__Task prompt__
In the Silk Road excerpt, what material were most of Central Asia's old buildings made of?
(Excerpt to read)
First, let’s look at a map of the main Eurasian Silk Road routes. Note that central Asia, above Persia, is at the center of the map. It is also the midpoint between most of the civilizations on that map.

                                                                         Wikipedia map

Then lets add the Saharan trade routes

                                                                                                         Wikipedia map          

 Here are the Roman trade routes:

Wikimedia Commons image

So what we have here is a network that connected most of the peoples of the Old World. There is also some evidence for occasional connections to the Americas, but that is a more complicated subject. However, the Americas don’t seem to have been completely disconnected either.

Although this is a vast network, there was also a main central point of this network, historically, and that was the region of Northern Afghanistan, Eastern Iran, Uzbekistan, and Central Asia in general. This was the main connection point between hugely different empires, and it was the site of a great deal of cultural exchange as a result.

We also tend to think of Central Asia as a vast no-man’s land that could have been a place where people crossed paths in olden times but it was probably nothing on its own. Nothing could be further from the truth, actually. This region was an incredibly prosperous, sophisticated, cosmopolitan, intellectual and spiritual world. Hwever, not much remains today in terms of ancient buildings you could visit as a tourist for a couple of reasons: first, the buildings themselves were mostly built of mud bricks and mud bricks do’t survive for a long time without constant repair, so they are mostly gone. Second, this region has been passed over by many waves of invaders who destroyed the things that were there from the past, and they did it on purpose and did it thoroughly. Third, there has been some degree of climate change in the area so that it is more like a desert than it used to be. And fourth, we haven’t really looked that much because it was so out of the way from our modern world’s interests for so long, and there have been political and safety challenges in the region for some time so it was hard to do any aracheological digging in this region. However, modern Russian, Chinese, and now local archaeologists have started looking, so we will have more to look at as time goes on.

What we have learned though is that central Asia was itself an incredibly vibrant cultural center all of its own. Many of the innovations we think of as critical to the modern world came from there. Modern experimental science, astronomy, modern medicine, modern mathematics such as algebra all come from central Asians. Rumi was from there. We have heard that these things came from the Islamic world, but actually they came from central Asians who were writing in Arabic and got famous through their connections to the Arab capitals such as Baghdad where they went to work later in their lives. Rumi was from Afghanistan but moved to Turkey, which is where you know of him from.

For more on this check out ‘Warriors of the Cloisters: The central Asian origins of science in the medieval world’ by Christopher I. Beckwith.

Here is an example of the sophistication of this cultural world from one of the murals of Penjikent (this is an artist’s reconstruction but it makes it clearer this way).

Artist’s reconstructin of the ceremonial hall in the palace at Ancient Penjikent, from https://awanderer.smugmug.com/Penjikent-Murals-Tajikistan/

Think of the Silk Road as a network of cultures, like nodes in a web of peoples. Central Asia was the common meeting room and heart of the network. We in Europe and elsewhere were part of this system. However, we were in a more remote part of the network, not in the center of much of the historical action. In modern times Europe became a center of attention, then America, and maybe now China will rise to the fore. Still, it is the same network and at different times different parts shine. The network itself remains unchanged.

For a more accurate vision of history switch your attention to the human network, and make the center of your vision Central Asia. In this network we are all one extended family. All of the different peoples in it are cousins. Central Asia was our main common area and our most important marketplace.
(End Excerpt to read)
(Dataset content)
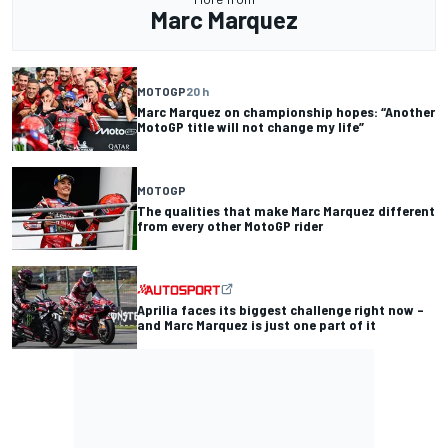
Marc Marquez
MOTOGP
20 h
Marc Marquez on championship hopes: “Another
MotoGP title will not change my life”
MOTOGP
The qualities that make Marc Marquez different
from every other MotoGP rider
Aprilia faces its biggest challenge right now –
and Marc Marquez is just one part of it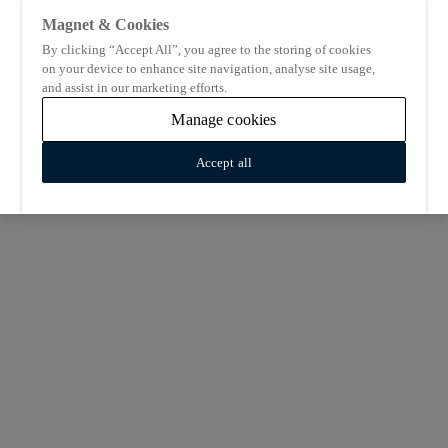
Magnet & Cookies
By clicking “Accept All”, you agree to the storing of cookies
on your device to enhance site navigation, analyse site usage,
and assist in our marketing efforts.
Manage cookies
Accept all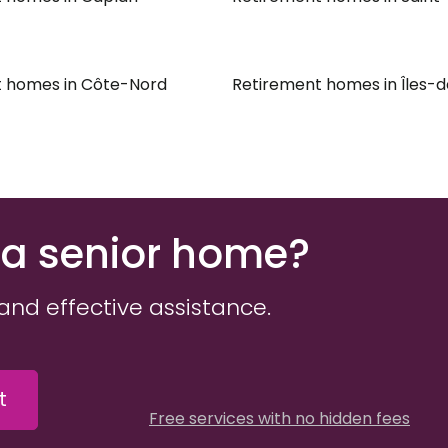
 homes in Côte-Nord
Retirement homes in Îles-
 a senior home?
and effective assistance.
t
Free services with no hidden fees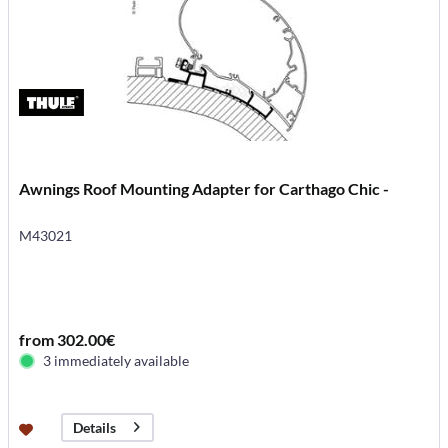
Awnings Roof Mounting Adapter for Carthago Chic -
M43021
from 302.00€
3 immediately available
Details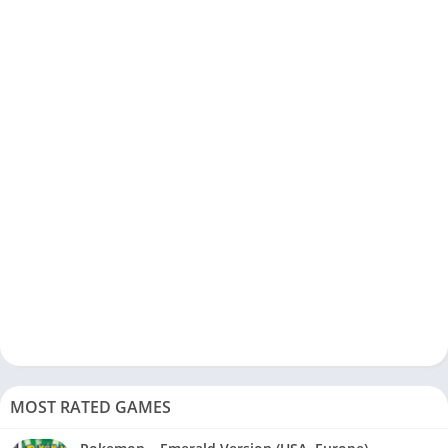
MOST RATED GAMES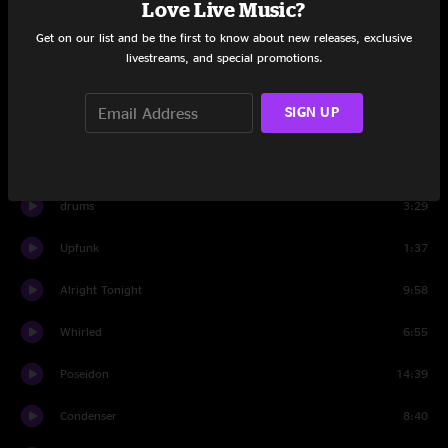
Love Live Music?
Get on our list and be the first to know about new releases, exclusive
Fun In Funk
1:28
livestreams, and special promotions.
Set Two
SIGN UP
Banter
2:17
Upfunk
9:55
drums
3:29
Upfunk
1:37
Alright Tonight
9:58
Whirled
6:55
Poseidon
14:39
Condenser
8:40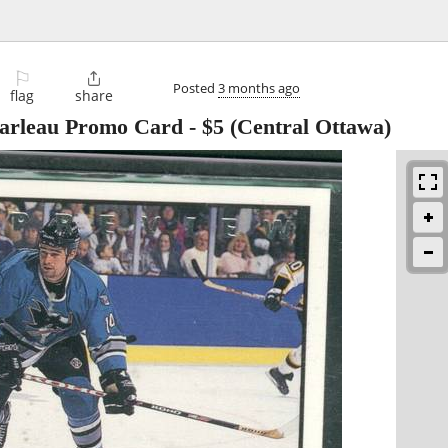
⚐

Posted
3 months ago
flag
share
Marleau Promo Card
-
$5
(Central Ottawa)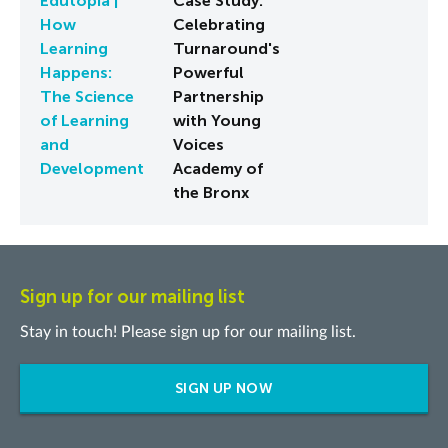
Edutopia |
Case Study:
How
Celebrating
Learning
Turnaround's
Happens:
Powerful
The Science
Partnership
of Learning
with Young
and
Voices
Development
Academy of
the Bronx
Sign up for our mailing list
Stay in touch! Please sign up for our mailing list.
SIGN UP NOW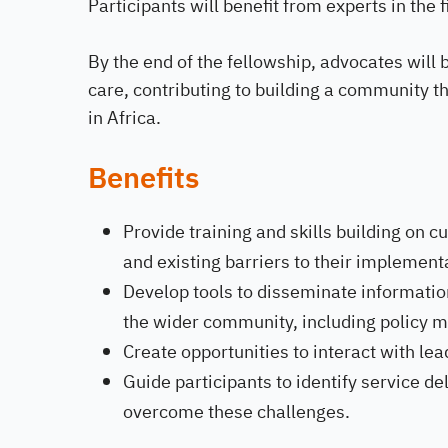
Participants will benefit from experts in the 
By the end of the fellowship, advocates will 
care, contributing to building a community t
in Africa.
Benefits
Provide training and skills building on 
and existing barriers to their implement
Develop tools to disseminate informati
the wider community, including policy
Create opportunities to interact with lea
Guide participants to identify service d
overcome these challenges.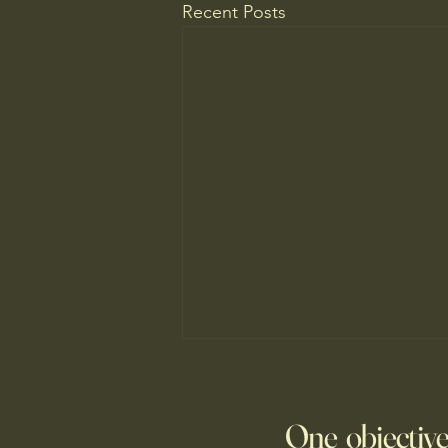
Recent Posts
The New Parent Trap
At summer camp, the kids may
One objective
be far from home, but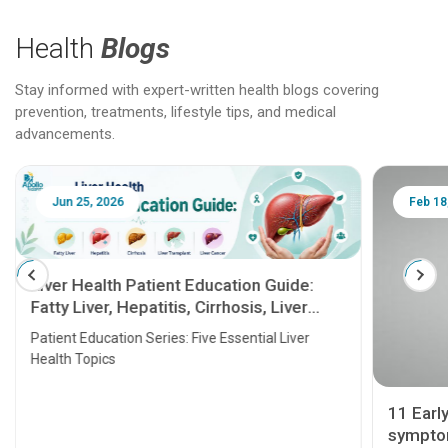
Health
Blogs
Stay informed with expert-written health blogs covering
prevention, treatments, lifestyle tips, and medical
advancements.
Jun 25, 2026
Feb 18
Liver Health Patient Education Guide:
Fatty Liver, Hepatitis, Cirrhosis, Liver
Transplant and Liver Cancer
Patient Education Series: Five Essential Liver
Health Topics
11 Earl
symptom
(End Dataset content)
__Task response__
Mud bricks.